A r c h i v e d  I n f o r m a t i o n

Biennial Evaluation Report - FY 93-94

Chapter 336

Technology-Related Assistance

(CFDA Nos. 84.224 and 84.231)

I. Program Profile

Legislation: Technology-Related Assistance for Individuals with Disabilities Act of 1988, P.L. 100-407, Title I (U.S.C. 2201-2217) (expires September 30, 1998).

Purpose: The Technology Assistance program authorizes support for a variety of activities intended to enhance the ability of individuals of all ages with disabilities to obtain assistive devices and services. Major advances in technology have resulted in devices and help in learning to use them, and continued support is not always easily available or even known about.

The activities authorized are intended to:

Funding History

Fiscal Year Appropriation
1989 $ 5,150,000
1990 14,814,000
1991 20,982,000
1992 28,000,000
1993 34,067,795
1994 37,744,000

II. Program Informaion and Analysis

Population Targeting

The population that receives services under this legislative authority includes a wide variety of persons with disabilities for whom assistive technology can help with tasks in daily life, in school training programs, and at the workplace.

In addition, this program is aimed at improving the knowledge and cooperation of persons who may work with or serve disabled persons, including staff of appropriate agencies and organizations, employers, family members, and others.

Services

Two main types of awards are made under this program: (1) discretionary grants to agencies designated by the Governors to develop comprehensive State programs that coordinate or directly serve persons needing assistive technology, and (2) demonstration and innovation grants in local agencies.

Grants to States Technology Assistance. This program provides for competitive discretionary grants to States to establish Statewide programs of technology-related assistance.

The State projects may carry out a wide variety of activities, depending on the particular needs in the State, including: identifying the number and needs of persons with disabilities for assistive technology; identifying and coordinating resources for services and devices; directly providing devices and services to those who need them; information dissemination and public awareness; training and technical assistance; assistance to Statewide and community-based organizations; partnerships and cooperative initiatives; improving staff qualifications; compilation and evaluation of data; and procedures for involving concerned citizens.

FY 1993 grants totaling $ 31.8 million were made to 52 States and Outlying Areas for this program. The projects have resulted in models of service delivery and support activities which can be adopted by other States and communities. For example:

Demonstration and Innovation Grants. This program provides for awards to private agencies and organizations to operate model projects for delivering assistive technology and services; research; development; and loan projects. In 1990, the first year of operation for this program, 10 innovation projects were funded in private agencies for a total of $1.5 million. In FY 1993, 10 continuation awards were made. Projects included the following:

Program Administration

All awards are competitive, with the exception of one legislatively directed award to the National Council on Disability.

Records from a collection:
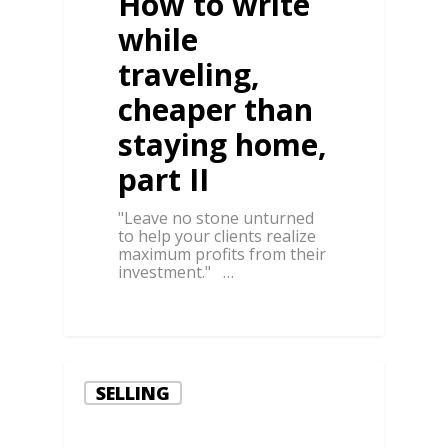
How to write
while
traveling,
cheaper than
staying home,
part II
"Leave no stone unturned
to help your clients realize
maximum profits from their
investment." …
0
SELLING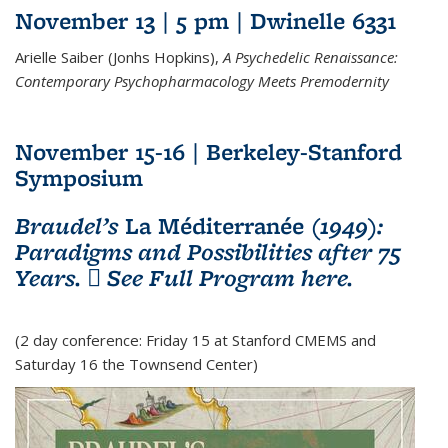
November 13 | 5 pm | Dwinelle 6331
Arielle Saiber (Jonhs Hopkins),
A Psychedelic Renaissance:
Contemporary Psychopharmacology Meets Premodernity
November 15-16 | Berkeley-Stanford
Symposium
Braudel’s
La Méditerranée
(1949):
Paradigms and Possibilities after 75
Years.
See Full Program here.
(PDF file)
(2 day conference: Friday 15 at Stanford CMEMS and
Saturday 16 the Townsend Center)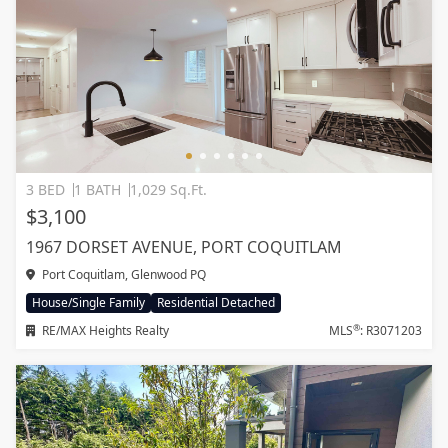
3 BED
1 BATH
1,029 Sq.Ft.
$3,100
1967 DORSET AVENUE, PORT COQUITLAM
Port Coquitlam, Glenwood PQ
House/Single Family
Residential Detached
®
RE/MAX Heights Realty
MLS
: R3071203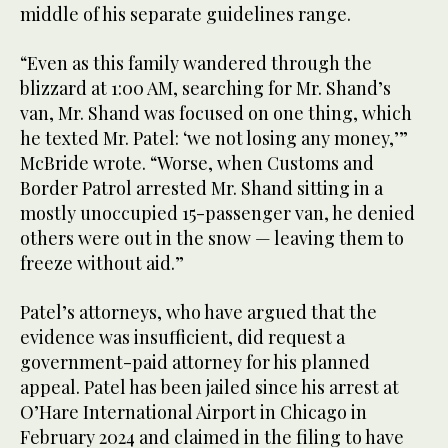
middle of his separate guidelines range.
“Even as this family wandered through the
blizzard at 1:00 AM, searching for Mr. Shand’s
van, Mr. Shand was focused on one thing, which
he texted Mr. Patel: ‘we not losing any money,’”
McBride wrote. “Worse, when Customs and
Border Patrol arrested Mr. Shand sitting in a
mostly unoccupied 15-passenger van, he denied
others were out in the snow — leaving them to
freeze without aid.”
Patel’s attorneys, who have argued that the
evidence was insufficient, did request a
government-paid attorney for his planned
appeal. Patel has been jailed since his arrest at
O’Hare International Airport in Chicago in
February 2024 and claimed in the filing to have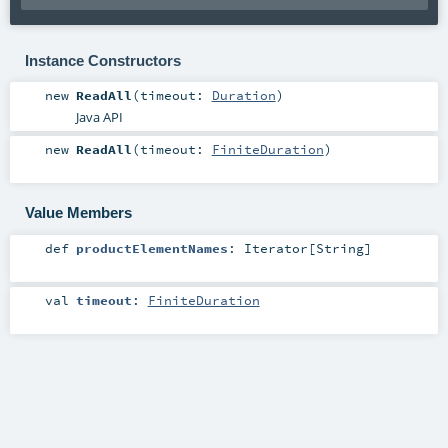
Instance Constructors
new
ReadAll
(
timeout:
Duration
)
Java API
new
ReadAll
(
timeout:
FiniteDuration
)
Value Members
def
productElementNames
:
Iterator
[
String
]
val
timeout
:
FiniteDuration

What the task asks: Summarize the report on technology-related assistance in two sentences. The listing is separate material, apart from the report.

Answer space: The Technology-Related Assistance program, authorized by the Technology-Related Assistance for Individuals with Disabilities Act of 1988, supports activities meant to help individuals of all ages with disabilities obtain assistive devices and services. It makes two main types of awards, discretionary grants to States for Statewide programs and demonstration and innovation grants, and its FY 1993 State grants totaled $31.8 million to 52 States and Outlying Areas.